Legacy OpenAI-compatible text completions endpoint for prompt-based clients and
benchmark harnesses. Use [chat completions](/api-reference/chat-completions) for
new applications.

This route is available for Dynamo-backed models. Placeholder catalog rows are
rejected with `model_not_found` instead of returning a synthetic completion.

## Request body

<ParamField body="model" type="string" required>
  Model id from the [catalog](/getting-started/models).
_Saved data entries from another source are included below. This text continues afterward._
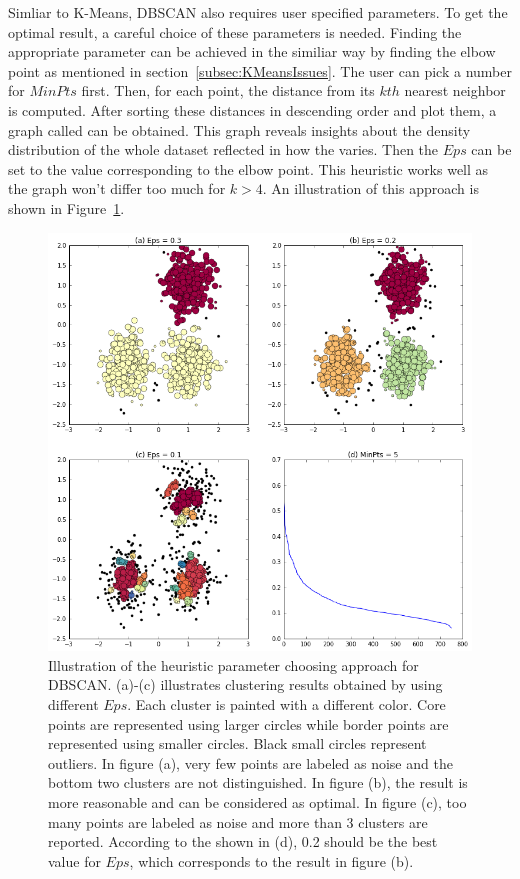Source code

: Simliar to K-Means, DBSCAN also requires user specified parameters. To get the optimal result, a careful choice of these parameters is needed. Finding the appropriate parameter can be achieved in the similiar way by finding the elbow point as mentioned in section~\ref{subsec:KMeansIssues}. The user can pick a number for $MinPts$ first. Then, for each point, the distance from its $kth$ nearest neighbor is computed. After sorting these distances in descending order and plot them, a graph called  can be obtained. This graph reveals insights about the density distribution of the whole dataset reflected in how the  varies. Then the $Eps$ can be set to the value corresponding to the elbow point. This heuristic works well as the graph won't differ too much for $k > 4$. An illustration of this approach is shown in Figure~\ref{fig:DBSCANParameter}.~\cite{ester1996density}

\begin{figure}
	\begin{center}
		\includegraphics[width=\textwidth]{images/DBSCANParameter.png}
		\caption{Illustration of the heuristic parameter choosing approach for DBSCAN. (a)-(c) illustrates clustering results obtained by using different $Eps$. Each cluster is painted with a different color. Core points are represented using larger circles while border points are represented using smaller circles. Black small circles represent outliers. In figure (a), very few points are labeled as noise and the bottom two clusters are not distinguished. In figure (b), the result is more reasonable and can be considered as optimal. In figure (c), too many points are labeled as noise and more than 3 clusters are reported. According to the  shown in (d), 0.2 should be the best value for $Eps$, which corresponds to the result in figure (b).}
		\label{fig:DBSCANParameter}
	\end{center}
\end{figure}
Example:
  `moonshotai/kimi-k2.6:appliedcompute`.
</ParamField>

<ParamField body="prompt" type="string | string[] | integer[] | integer[][]" required>
  Prompt text or token ids to complete.
</ParamField>

<ParamField body="stream" type="boolean" default="false">
  When `true`, responses are streamed as Server-Sent Events and end with
  `data: [DONE]`.
</ParamField>

<ParamField body="max_tokens" type="integer">
  Maximum output tokens. Clamped to the model's `max_output_length`.
</ParamField>

<ParamField body="temperature" type="number" default="1">
  Sampling temperature, `0` to `2`. Lower values are more deterministic.
</ParamField>

<ParamField body="top_p" type="number" default="1">
  Nucleus sampling. Use either `temperature` or `top_p`, not both.
</ParamField>

<ParamField body="stop" type="string | string[]">
  Stop sequence or sequences.
</ParamField>

<ParamField body="frequency_penalty" type="number" default="0">
  `-2.0` to `2.0`. Penalize tokens by their frequency in the response so far.
</ParamField>

<ParamField body="presence_penalty" type="number" default="0">
  `-2.0` to `2.0`. Penalize tokens that have appeared at all.
</ParamField>

<ParamField body="ignore_eos" type="boolean">
  Engine extension used by fixed-length benchmark harnesses. When supported by
  the selected upstream, the model continues until `max_tokens` or another stop
  condition is reached.
</ParamField>

## Example

```bash theme={null}
curl https://api.cogito.decart.ai/v1/completions \
  -H "Authorization: Bearer $COGITO_API_KEY" \
  -H "Content-Type: application/json" \
  -d '{
    "model": "moonshotai/kimi-k2.6:appliedcompute",
    "prompt": "Write one sentence about fast inference:",
    "max_tokens": 32
  }'
```

## Response

```json theme={null}
{
  "id": "cmpl_...",
  "object": "text_completion",
  "created": 1714521600,
  "model": "moonshotai/kimi-k2.6",
  "choices": [
    {
      "index": 0,
      "text": " Fast inference keeps agent loops tight.",
      "finish_reason": "stop"
    }
  ],
  "usage": {
    "prompt_tokens": 8,
    "completion_tokens": 8,
    "total_tokens": 16
  }
}
```

## Headers on every response

* `x-request-id` — opaque ID. Log it. We trace it through every layer.